▶ [BRIEF] From the first line of the data below, copy each line up to the one containing "image reveals no", and include that line too.

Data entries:
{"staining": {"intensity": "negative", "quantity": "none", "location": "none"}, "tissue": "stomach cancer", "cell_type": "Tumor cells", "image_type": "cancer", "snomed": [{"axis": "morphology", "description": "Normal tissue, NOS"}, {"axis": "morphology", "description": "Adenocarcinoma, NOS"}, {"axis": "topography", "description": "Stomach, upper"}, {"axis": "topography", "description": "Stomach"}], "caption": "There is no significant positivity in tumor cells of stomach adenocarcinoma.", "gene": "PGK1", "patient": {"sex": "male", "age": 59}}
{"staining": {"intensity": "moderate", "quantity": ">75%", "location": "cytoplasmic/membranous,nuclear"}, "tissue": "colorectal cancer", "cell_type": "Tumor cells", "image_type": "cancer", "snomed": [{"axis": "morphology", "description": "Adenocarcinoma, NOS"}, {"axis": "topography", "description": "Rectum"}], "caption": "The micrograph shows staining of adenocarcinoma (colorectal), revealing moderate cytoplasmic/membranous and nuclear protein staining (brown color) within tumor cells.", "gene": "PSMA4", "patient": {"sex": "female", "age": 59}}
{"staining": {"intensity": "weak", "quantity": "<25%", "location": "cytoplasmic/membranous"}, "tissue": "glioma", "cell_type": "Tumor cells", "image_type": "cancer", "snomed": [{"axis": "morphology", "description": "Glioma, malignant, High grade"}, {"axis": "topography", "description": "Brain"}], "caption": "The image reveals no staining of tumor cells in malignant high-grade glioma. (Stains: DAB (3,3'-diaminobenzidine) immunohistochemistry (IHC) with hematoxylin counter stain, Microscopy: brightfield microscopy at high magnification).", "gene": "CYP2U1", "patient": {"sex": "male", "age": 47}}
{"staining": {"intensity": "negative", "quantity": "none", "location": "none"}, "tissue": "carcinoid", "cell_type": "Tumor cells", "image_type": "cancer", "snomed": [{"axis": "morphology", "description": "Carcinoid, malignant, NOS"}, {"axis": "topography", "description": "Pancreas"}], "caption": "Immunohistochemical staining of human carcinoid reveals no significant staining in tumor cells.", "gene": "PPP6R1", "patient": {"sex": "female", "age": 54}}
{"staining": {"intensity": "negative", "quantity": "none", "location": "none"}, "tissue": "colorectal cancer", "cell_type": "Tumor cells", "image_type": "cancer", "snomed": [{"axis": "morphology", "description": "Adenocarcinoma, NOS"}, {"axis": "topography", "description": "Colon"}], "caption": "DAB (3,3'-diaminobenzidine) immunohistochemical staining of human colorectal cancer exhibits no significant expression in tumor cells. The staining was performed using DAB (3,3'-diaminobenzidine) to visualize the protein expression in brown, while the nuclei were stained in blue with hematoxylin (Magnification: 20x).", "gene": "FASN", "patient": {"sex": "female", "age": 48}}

▶ [RESULT]
{"staining": {"intensity": "negative", "quantity": "none", "location": "none"}, "tissue": "stomach cancer", "cell_type": "Tumor cells", "image_type": "cancer", "snomed": [{"axis": "morphology", "description": "Normal tissue, NOS"}, {"axis": "morphology", "description": "Adenocarcinoma, NOS"}, {"axis": "topography", "description": "Stomach, upper"}, {"axis": "topography", "description": "Stomach"}], "caption": "There is no significant positivity in tumor cells of stomach adenocarcinoma.", "gene": "PGK1", "patient": {"sex": "male", "age": 59}}
{"staining": {"intensity": "moderate", "quantity": ">75%", "location": "cytoplasmic/membranous,nuclear"}, "tissue": "colorectal cancer", "cell_type": "Tumor cells", "image_type": "cancer", "snomed": [{"axis": "morphology", "description": "Adenocarcinoma, NOS"}, {"axis": "topography", "description": "Rectum"}], "caption": "The micrograph shows staining of adenocarcinoma (colorectal), revealing moderate cytoplasmic/membranous and nuclear protein staining (brown color) within tumor cells.", "gene": "PSMA4", "patient": {"sex": "female", "age": 59}}
{"staining": {"intensity": "weak", "quantity": "<25%", "location": "cytoplasmic/membranous"}, "tissue": "glioma", "cell_type": "Tumor cells", "image_type": "cancer", "snomed": [{"axis": "morphology", "description": "Glioma, malignant, High grade"}, {"axis": "topography", "description": "Brain"}], "caption": "The image reveals no staining of tumor cells in malignant high-grade glioma. (Stains: DAB (3,3'-diaminobenzidine) immunohistochemistry (IHC) with hematoxylin counter stain, Microscopy: brightfield microscopy at high magnification).", "gene": "CYP2U1", "patient": {"sex": "male", "age": 47}}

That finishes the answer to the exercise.